Passage shown:
|---|
I had tons of GREAT responses on my thread. I also have a herding breed and the people on my thread helped me understand what giving my dog jobs even means since i wasn't exactly sure. Within just a couple of days my girl and i are already having more fun with my new understanding of all of the ways to entertain her. I started playing games with small handfuls of her regular kibble and made feeding her into tons of different games, like, give them two fists in front of them, one hand with the kibble and one without. My dog Bowie naturally wanted to paw at the hand she thought the kibble was in, and as we went on she started catching on that she actually had to use her nose because it wasn't in the same hand every time. She pretty much passed out like a dead dog afterwards! Plus i put the rest of her kibble we didn't play games with in a kong and also in this stuffed animal thing i bought at a pet store that comes with about 6 squeeky balls, and you stuff the animals with these balls and they have to figure out how to get them out of the animal. So i put her food in the animal too with the balls on top. I love seeing her so exhausted! It's awesome! I also clicker trained her to allow me to cup her muzzle gently, and the reason i did this was because i realized it was easier to balance kibble on her nose if she let me rest my hand under and around her chin/nose. Now she's a regular kibble flipper/catcher!

Also, "That'llDo" gave me some good tips on calming my dog down, since she would get overly excitable and it was hard to teach her anything.


----------
|---|
Region boundary data:
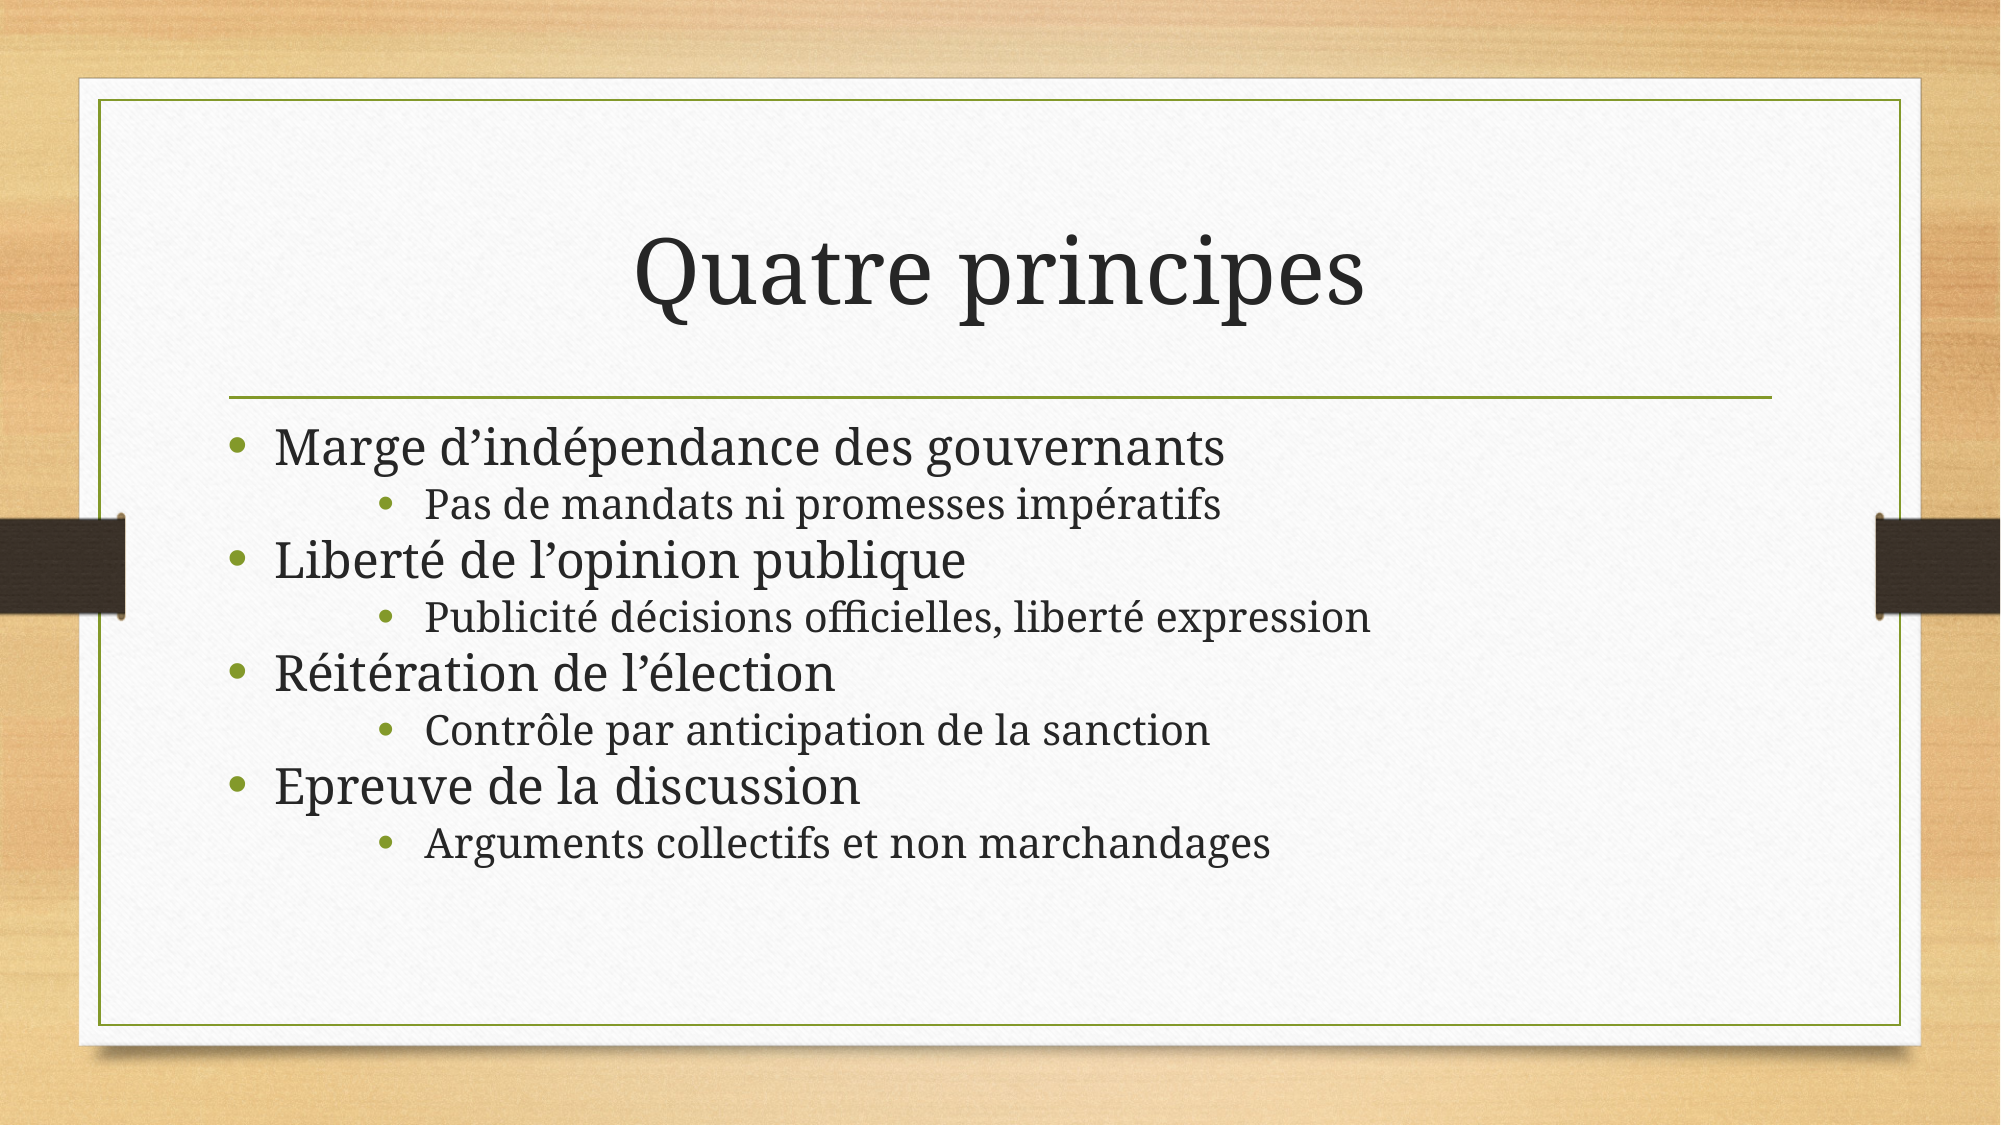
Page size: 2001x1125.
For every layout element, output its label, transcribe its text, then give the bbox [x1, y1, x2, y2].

list Marge d’indépendance des gouvernants Pas de mandats ni promesses impératifs Liberté de l’opinion publique Publicité décisions officielles, liberté expression Réitération de l’élection Contrôle par anticipation de la sanction Epreuve de la discussion Arguments collectifs et non marchandages [212, 419, 1788, 964]
title Quatre principes [212, 161, 1788, 376]
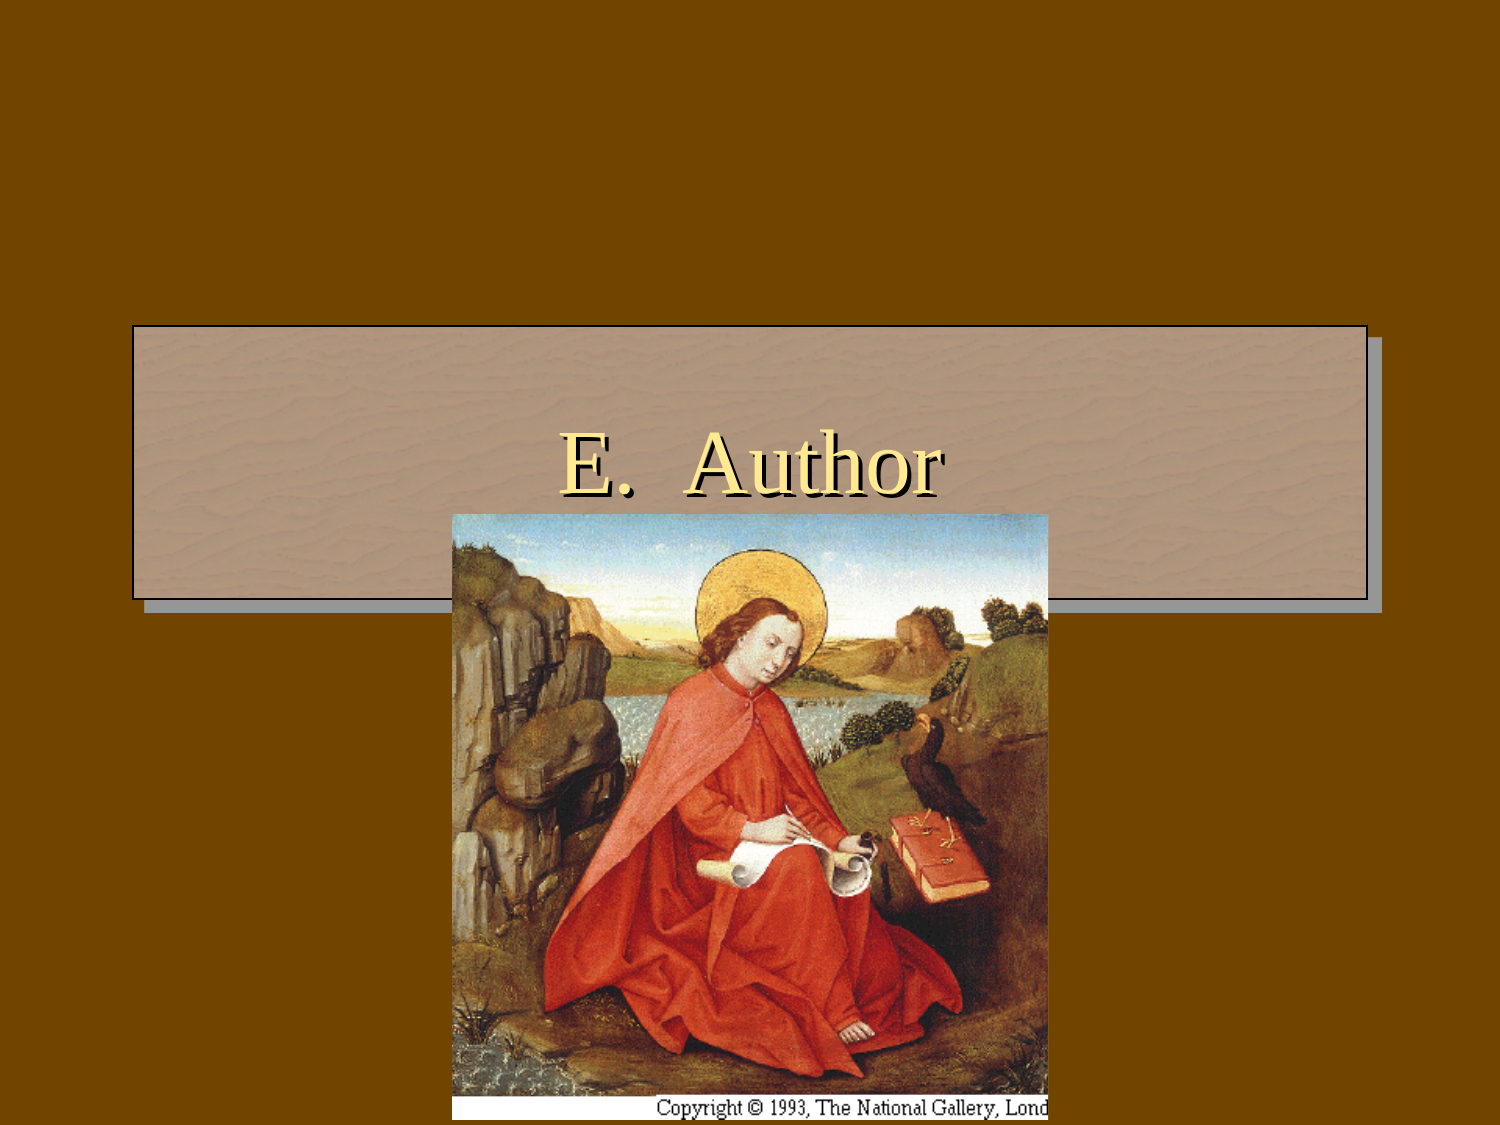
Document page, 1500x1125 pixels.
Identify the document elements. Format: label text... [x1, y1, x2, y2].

title E. Author [150, 337, 1351, 588]
picture [134, 327, 1366, 1120]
|---|
Tasks to perform:
A. According to the forum post, what did the writer clicker train the dog to allow?
B. Copy out the part of the records that opens with the line containing "Document page, 1500x1125 pixels." and runs through the end of the records, with no changes.

Solved tasks:
A. To let the writer gently cup her muzzle.

B.
Document page, 1500x1125 pixels.
Identify the document elements. Format: label text... [x1, y1, x2, y2].

title E. Author [150, 337, 1351, 588]
picture [134, 327, 1366, 1120]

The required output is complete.